While the final outcome of Tuesday’s provincial election will not to be known for another couple of weeks when absentee ballots are counted, the winners of the three Central Okanagan seats—incumbent Liberals Norm Letnick, Steve Thomson and party leader Christy Clark—all say it’s business as usual.
“I know Norm, the premier (Clark) and myself, we are looking forward to celebrating tonight but then the work starts again for us right away,” said Thomson in his acceptance speech Tuesday night after taking 58 per cent of the vote in Kelowna-Mission.
He said his party, and his campaign, had a plan and a message that was stuck to and seemed to resonate on the doorsteps in the riding during the campaign.

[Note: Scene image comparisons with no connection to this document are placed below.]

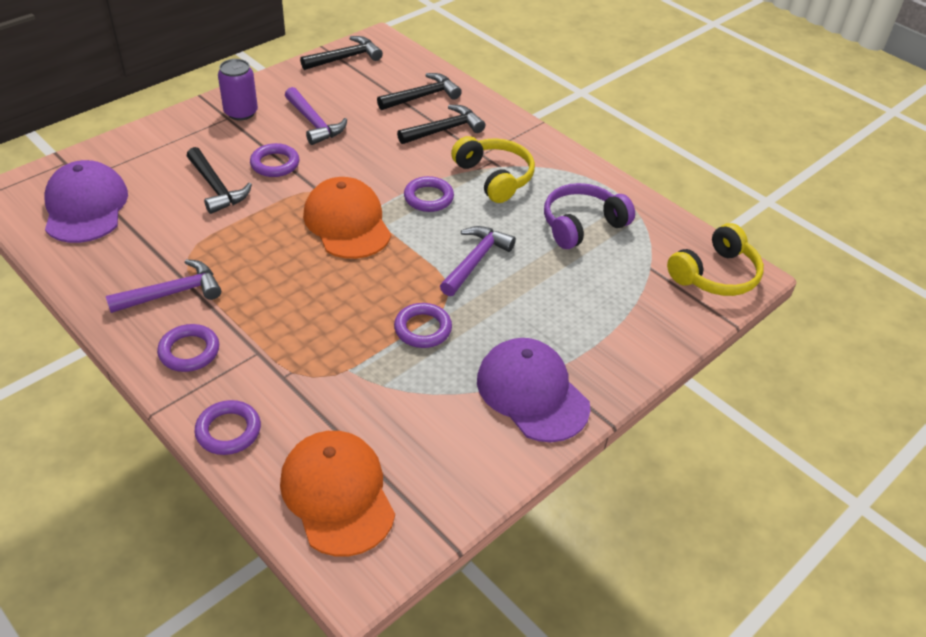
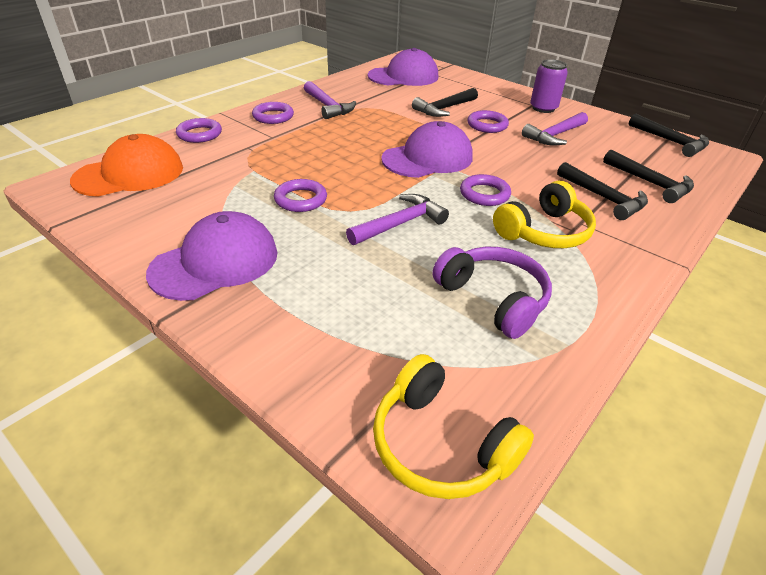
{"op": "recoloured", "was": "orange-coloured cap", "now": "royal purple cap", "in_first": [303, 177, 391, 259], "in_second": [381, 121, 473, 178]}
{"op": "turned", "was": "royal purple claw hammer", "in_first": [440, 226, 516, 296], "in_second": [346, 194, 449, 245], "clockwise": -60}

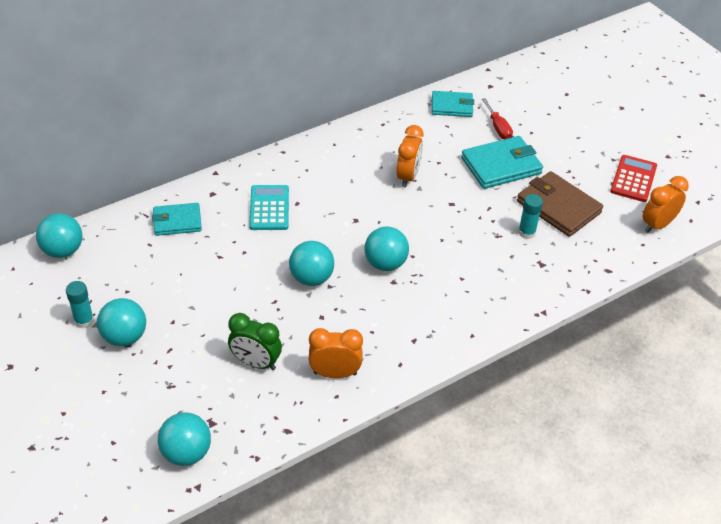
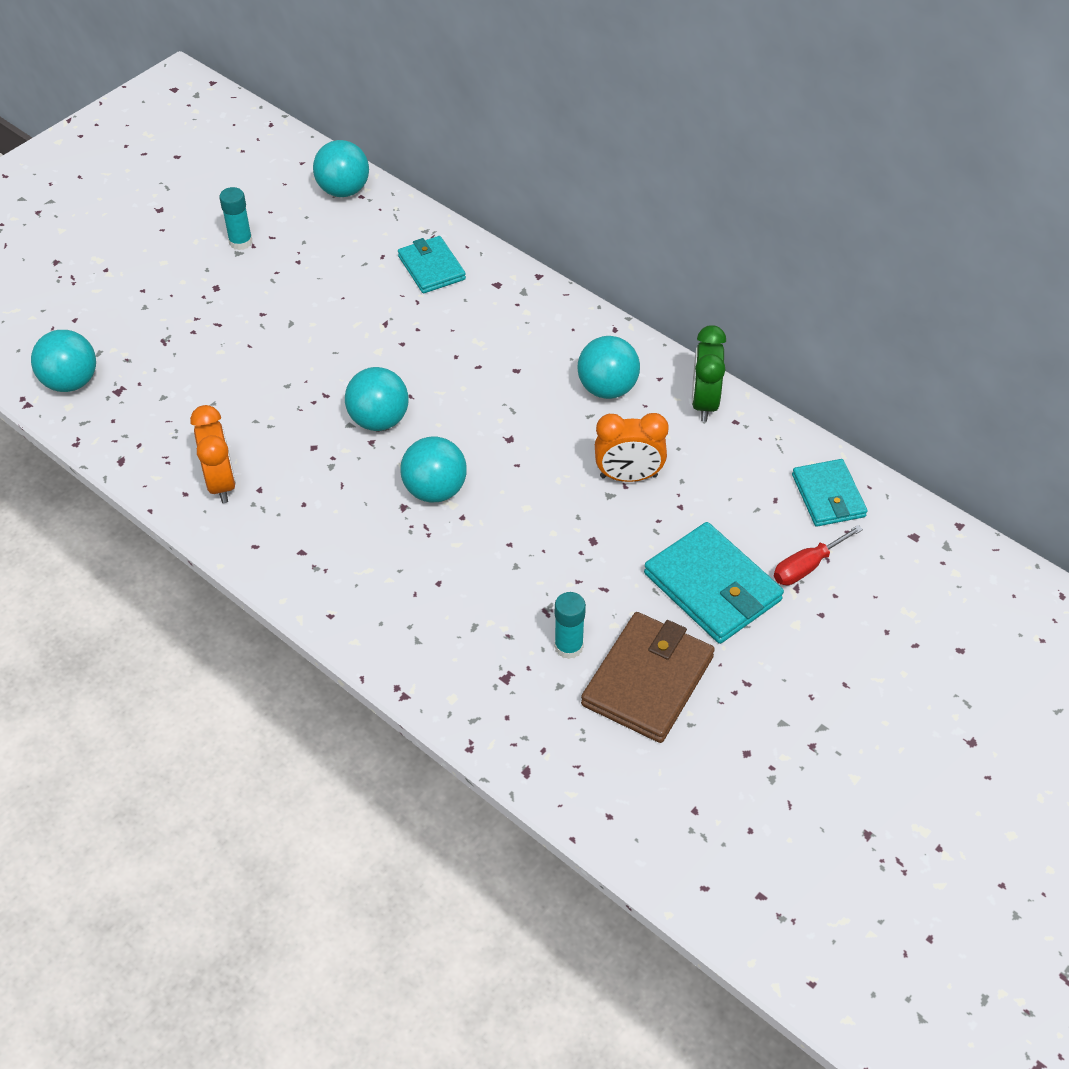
{"op": "removed", "was": "aqua pocket calculator", "in_first": [249, 185, 289, 230]}
{"op": "removed", "was": "crimson pocket calculator", "in_first": [610, 155, 657, 202]}
{"op": "removed", "was": "orange-coloured alarm clock", "in_first": [643, 176, 689, 233]}
{"op": "moved", "was": "aqua play ball", "in_first": [97, 298, 146, 346], "in_second": [577, 336, 640, 399]}
{"op": "moved", "was": "emerald alarm clock", "in_first": [228, 313, 282, 370], "in_second": [692, 325, 726, 422]}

Letnick said going forward one of the main issues he wants to see addressed is campaign financing.
“In the next election, this cannot be an issue,” said Letnick, re-elected in Kelowna-Lake Country for the third consecutive time. He took 60 per cent of the vote in his riding and was the first MLA declared a winner by television stations covering the election.
The Liberals have promised to put together an expert committee to advise the government on how the current, unregulated political donation system can be improved.

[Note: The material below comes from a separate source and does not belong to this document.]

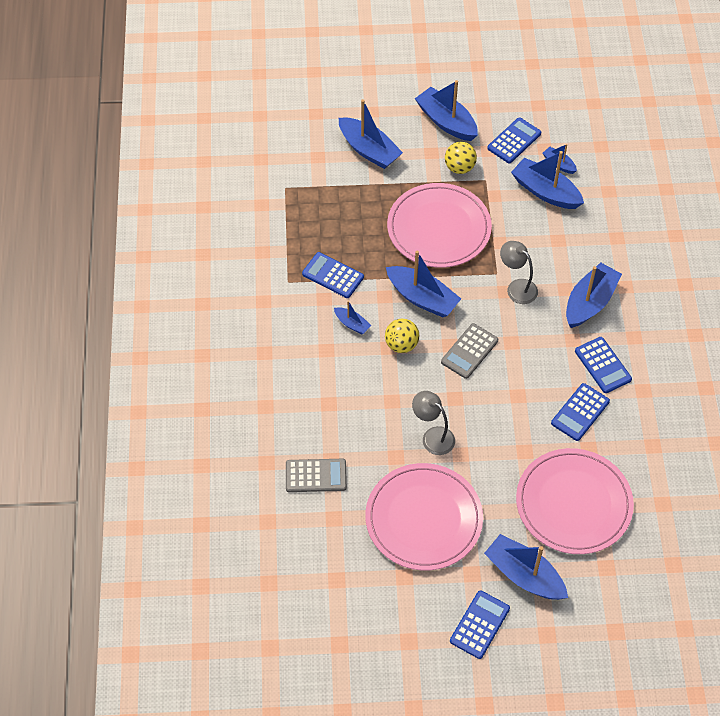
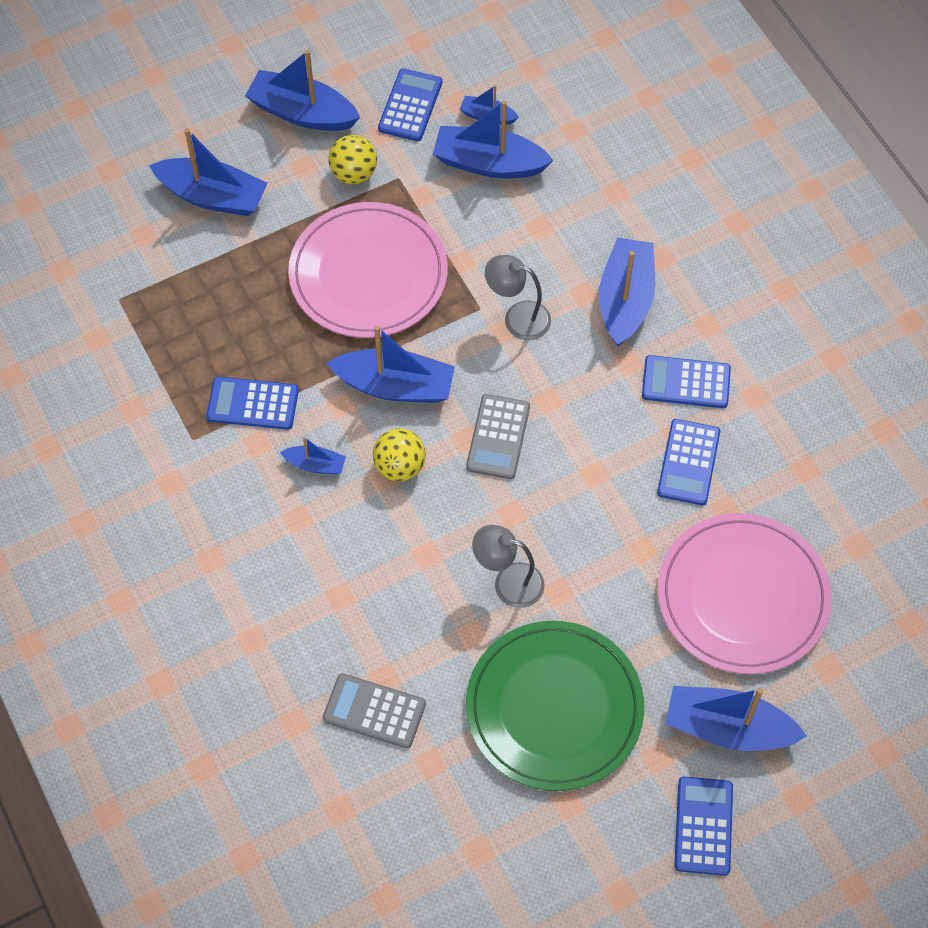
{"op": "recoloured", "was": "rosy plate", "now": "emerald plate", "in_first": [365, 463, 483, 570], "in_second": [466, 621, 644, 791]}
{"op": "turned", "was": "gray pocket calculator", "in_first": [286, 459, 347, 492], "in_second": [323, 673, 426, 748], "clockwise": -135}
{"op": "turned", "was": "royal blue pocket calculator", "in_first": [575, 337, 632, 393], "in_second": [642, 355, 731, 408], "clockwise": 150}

B.C. Green Party leader Andrew Weaver has said taking big money out of the B.C. political system is something that has to happen and the issue will be a “deal-breaker” for him if either the Liberals or the NDP want the support of Green MLAs in the next B.C Legislative session.
On election night, the provincial tally had 43 seats for the Liberals—one short of a majority—41 for the NDP and three for the Greens. If those results hold, B.C. will have its first minority government since 1952 when another B.C. premier from the Okanagan, WAC Bennett, led his Social Credit Party to power.
But the election night numbers could change when the absentee ballots are counted May 22 as there are several close results in other parts of the province, including in Courtenay-Comox on Vancouver Island, where the NDP candidate leads her Liberal challenger by just nine votes.
Here, Clark, Letnick and Thomson were all re-elected easily in their respective ridings by large majorities. The Liberals took all but two of the seats in the B.C. Interior. The NDP, whose strength appeared to be in the Lower Mainland, saw its share of the vote here slip slightly while the Greens increased their share of the vote substantially. Letnick’s Green Party challenger Alison Shaw took just over 19 per cent of the vote in Kelowna-Lake Country, one of the strongest showings by a Green candidate in the Interior.
All three Liberals vowed to continue on the path the party set out in its election campaign platform, with a focus on jobs, growing the economy and keeping taxes as low as possible.
For now, the trio will continue in their current cabinet roles with Letnick as agriculture minister and Thomson as forest, lands and natural resource operations minister. Clark said he had spoken with B.C.’s Lieutenant-Governor and was asked to continue on as premier until the final election results are known.
If the current results hold, Weaver, with his three Green seats, would hold the balance of power.
On election night, as the results rolled in and then ground to a halt with the Liberals and NDP separated by just one seat, nervous Liberal supporters watched wondering will happen next.
One supporter predicted “deal-making like you’ve never seen before.” Asked about that, Thomson said he expected talks between the Liberal, NDP and Green leaders had already started.